Start of Given passage

The highest court in New York refused to hear an appeal from the Nonhuman Rights Project regarding the legal personhood of Kiko & Tommy, two captive chimpanzees. Lower courts ruled against the idea that the chimps deserved basic rights, such as freedom from captivity.
In a case reminiscent of the “Blackfish” scandal, The Nonhuman Rights Project filed an appeal of a lower court’s ruling regarding the legal personhood of two chimpanzees, Kiko and Tommy. They didn’t get the answer they wanted as the NY court says chimps not people.
The Court of Appeals, NY’s highest court, refused to hear the appeal, effectively putting an end to the chimps’ chance at civil rights.
The Nonhuman Rights Project originally filed suit last year to get basic rights for the chimpanzees, such as freedom from imprisonment. Lower courts were not swayed by NRP’s argument that chimps possessed scientifically proven emotional and cognitive abilities that should qualify them for such protections. A mid-level court consisting of three judges unanimously rejected the idea in December saying the chimps “cannot bear any legal duties, submit to societal responsibilities or be held legally accountable for their actions.”

End of Given passage
Start of Dataset content

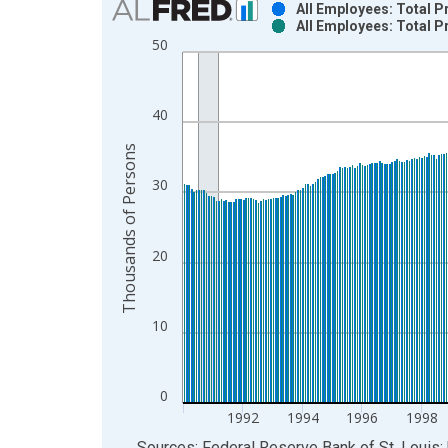
All Employees: Total 
All Employees: Total 
Bar chart with 2 data series.
50
View as data table, Chart
The chart has 1 X axis displaying xAxis. Data ra
The chart has 2 Y axes displaying Thousands of P
40
Thousands of Persons
30
20
10
0
1992
1994
1996
1998
End of interactive chart.
Sources: Federal Reserve Bank of St. Louis; 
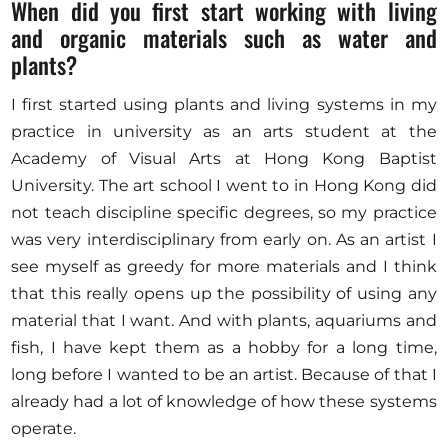
When did you first start working with living
and organic materials such as water and
plants?
I first started using plants and living systems in my
practice in university as an arts student at the
Academy of Visual Arts at Hong Kong Baptist
University. The art school I went to in Hong Kong did
not teach discipline specific degrees, so my practice
was very interdisciplinary from early on. As an artist I
see myself as greedy for more materials and I think
that this really opens up the possibility of using any
material that I want. And with plants, aquariums and
fish, I have kept them as a hobby for a long time,
long before I wanted to be an artist. Because of that I
already had a lot of knowledge of how these systems
operate.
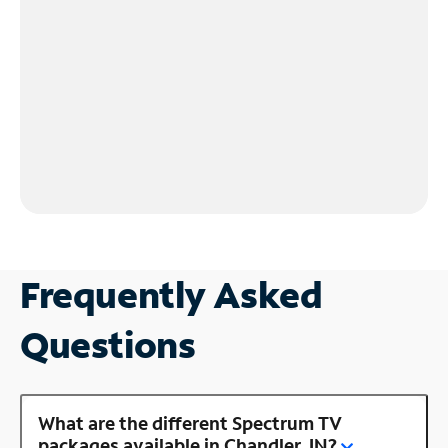
Frequently Asked
Questions
What are the different Spectrum TV
packages available in Chandler, IN?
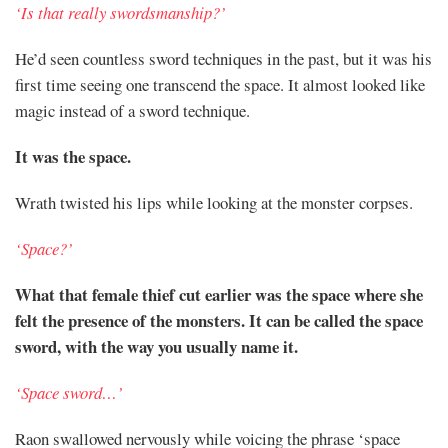
‘Is that really swordsmanship?’
He’d seen countless sword techniques in the past, but it was his
first time seeing one transcend the space. It almost looked like
magic instead of a sword technique.
It was the space.
Wrath twisted his lips while looking at the monster corpses.
‘Space?’
What that female thief cut earlier was the space where she
felt the presence of the monsters. It can be called the space
sword, with the way you usually name it.
‘Space sword…’
Raon swallowed nervously while voicing the phrase ‘space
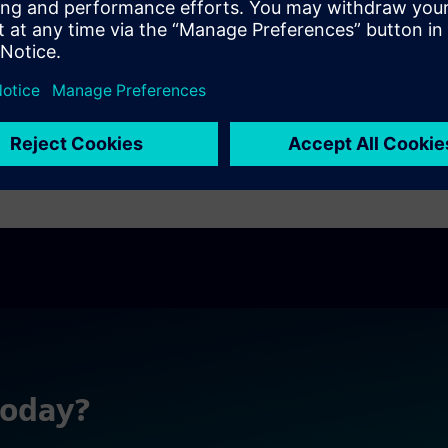
today?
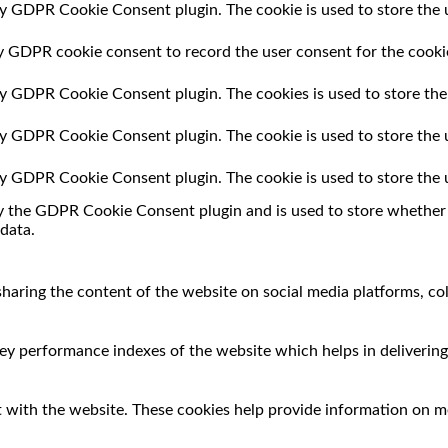
by GDPR Cookie Consent plugin. The cookie is used to store the u
by GDPR cookie consent to record the user consent for the cookie
 by GDPR Cookie Consent plugin. The cookies is used to store the
 by GDPR Cookie Consent plugin. The cookie is used to store the 
 by GDPR Cookie Consent plugin. The cookie is used to store the 
by the GDPR Cookie Consent plugin and is used to store whether o
data.
 sharing the content of the website on social media platforms, co
 performance indexes of the website which helps in delivering a
 with the website. These cookies help provide information on met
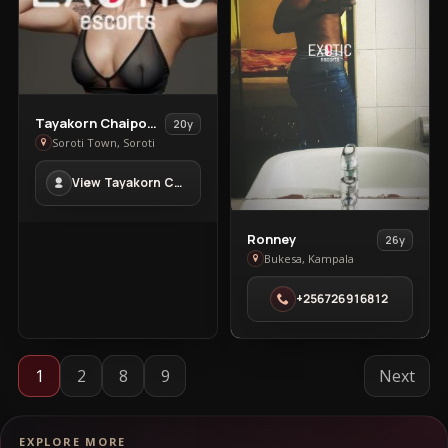
View
Tayakorn Chaipoowapat
20y
Tayakorn
Soroti Town, Soroti
Chaipoowapat
View Tayakorn Chaipoowapat in Soroti Town
in
Soroti
Town
View
Ronney
26y
Ronney
Bukesa, Kampala
in
+256726916812
Bukesa
1
2
8
9
Next
EXPLORE MORE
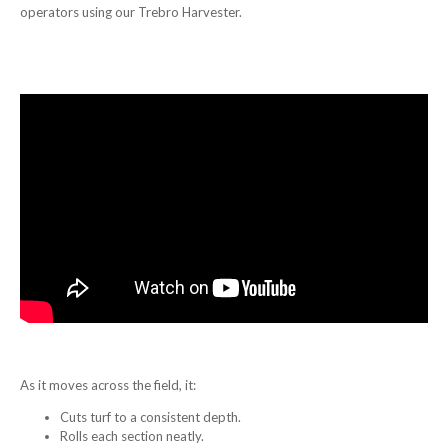
operators using our Trebro Harvester.
As it moves across the field, it:
Cuts turf to a consistent depth.
Rolls each section neatly.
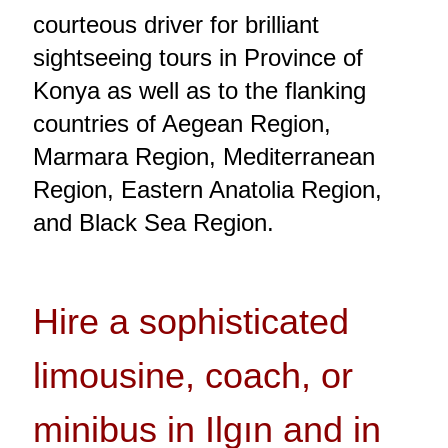
courteous driver for brilliant
sightseeing tours in Province of
Konya as well as to the flanking
countries of Aegean Region,
Marmara Region, Mediterranean
Region, Eastern Anatolia Region,
and Black Sea Region.
Hire a sophisticated
limousine, coach, or
minibus in Ilgın and in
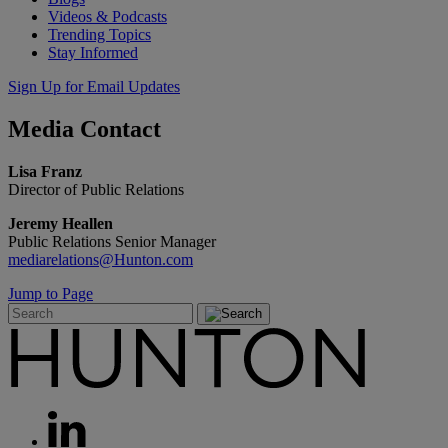
Videos & Podcasts
Trending Topics
Stay Informed
Sign Up for Email Updates
Media
Contact
Lisa Franz
Director of Public Relations
Jeremy Heallen
Public Relations Senior Manager
mediarelations@Hunton.com
Jump to Page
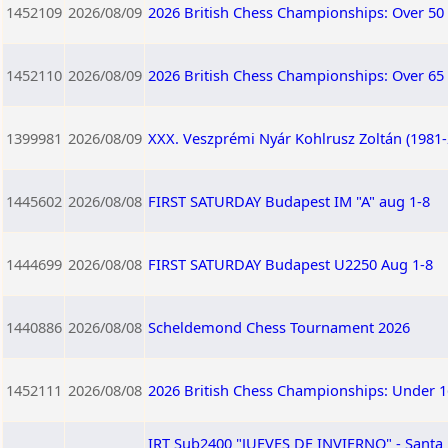
1452109
2026/08/09
2026 British Chess Championships: Over 50
1452110
2026/08/09
2026 British Chess Championships: Over 65
1399981
2026/08/09
XXX. Veszprémi Nyár Kohlrusz Zoltán (1981
1445602
2026/08/08
FIRST SATURDAY Budapest IM "A" aug 1-8
1444699
2026/08/08
FIRST SATURDAY Budapest U2250 Aug 1-8
1440886
2026/08/08
Scheldemond Chess Tournament 2026
1452111
2026/08/08
2026 British Chess Championships: Under 1
IRT Sub2400 "JUEVES DE INVIERNO" - San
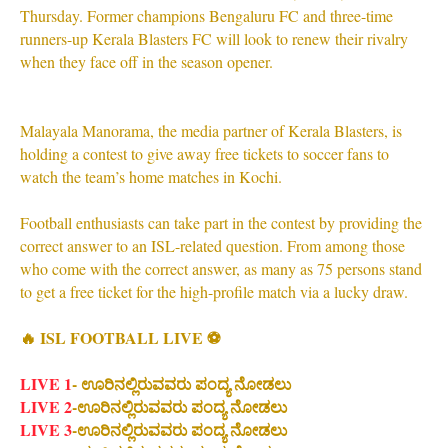
Thursday. Former champions Bengaluru FC and three-time
runners-up Kerala Blasters FC will look to renew their rivalry
when they face off in the season opener.
Malayala Manorama, the media partner of Kerala Blasters, is
holding a contest to give away free tickets to soccer fans to
watch the team’s home matches in Kochi.
Football enthusiasts can take part in the contest by providing the
correct answer to an ISL-related question. From among those
who come with the correct answer, as many as 75 persons stand
to get a free ticket for the high-profile match via a lucky draw.
🔥 ISL FOOTBALL LIVE ⚽
LIVE 1
- ಊರಿನಲ್ಲಿರುವವರು ಪಂದ್ಯ ನೋಡಲು
LIVE 2
-ಊರಿನಲ್ಲಿರುವವರು ಪಂದ್ಯ ನೋಡಲು
LIVE 3
-ಊರಿನಲ್ಲಿರುವವರು ಪಂದ್ಯ ನೋಡಲು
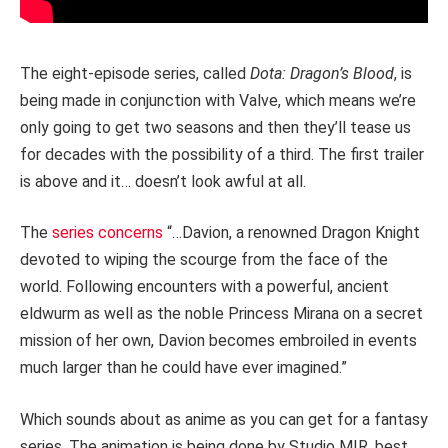
The eight-episode series, called
Dota: Dragon’s Blood
, is
being made in conjunction with Valve, which means we’re
only going to get two seasons and then they’ll tease us
for decades with the possibility of a third. The first trailer
is above and it… doesn’t look awful at all.
The
series concerns
“…Davion, a renowned Dragon Knight
devoted to wiping the scourge from the face of the
world. Following encounters with a powerful, ancient
eldwurm as well as the noble Princess Mirana on a secret
mission of her own, Davion becomes embroiled in events
much larger than he could have ever imagined.”
Which sounds about as anime as you can get for a fantasy
series. The animation is being done by Studio MIR, best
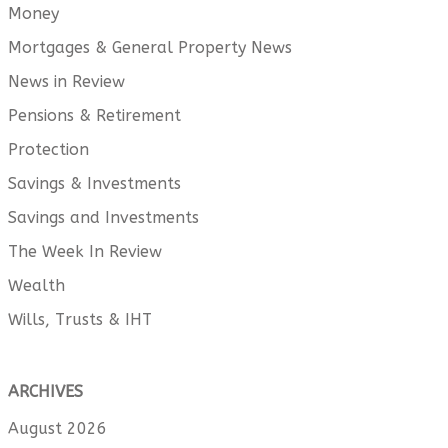
Money
Mortgages & General Property News
News in Review
Pensions & Retirement
Protection
Savings & Investments
Savings and Investments
The Week In Review
Wealth
Wills, Trusts & IHT
ARCHIVES
August 2026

End of Dataset content

Tasks to carry out:
a) Can you duplicate the chimpanzee personhood article word for word, from "In a case reminiscent" to "chimps not people."?
b) Could you carry on the article about the chimpanzees' court case from where it stops?
The rows were drawn from a different source than the article.

Your written answers:
a)
In a case reminiscent of the “Blackfish” scandal, The Nonhuman Rights Project filed an appeal of a lower court’s ruling regarding the legal personhood of two chimpanzees, Kiko and Tommy. They didn’t get the answer they wanted as the NY court says chimps not people.

b)
NRP was founded in 2007. Founder, Massachusetts lawyer Steven Wise, filed the suit on Tommy and Kiko’s behalf two years ago. At that time, he told the press, “These are the first in a long series of suits that will chip away at the legal thinghood of such non-human animals as chimpanzees.” He went on to add that, if successful, other suits could be filed to grant personhood to other autonomous species, including whales, elephants, dolphins, orangutans and gorillas.
As for the chimps themselves, Kiko was caged in a brick building at the non-profit Primate Sanctuary in Niagara Fall. Tommy was caged in a shed on a used trailer lot in Gloversville, a town 35 miles west of Albany. According to the suit, Tommy’s primary source of company was a TV. Tommy’s human owner responded that Tommy is being cared for “under strict state and federal license rules and inspections.”
Wise and the Nonhuman Rights Project are not accepting defeat. Rather, they see this as a temporary set-back. Discussions are ongoing over refiling the New York cases in other courts. Legal scholars have filed briefs pointing out conflicts and errors in the lower court rulings. NRP is also planning to sue in another state for rights for elephants.
Tommy and Kiko’s case is not the first time NRP has taken to the courts on behalf of nonhuman clients. It filed suit for Hercules and Leo, two chimpanzees held in captivity at Stony Brook University.
I can’t abide mistreating animals and am fervently against the use of animals in laboratory testing. While I applaud NRP’s efforts, I’m left wondering if its clients may not be better served by the organization lobbying Congress for stricter laws on animal treatment.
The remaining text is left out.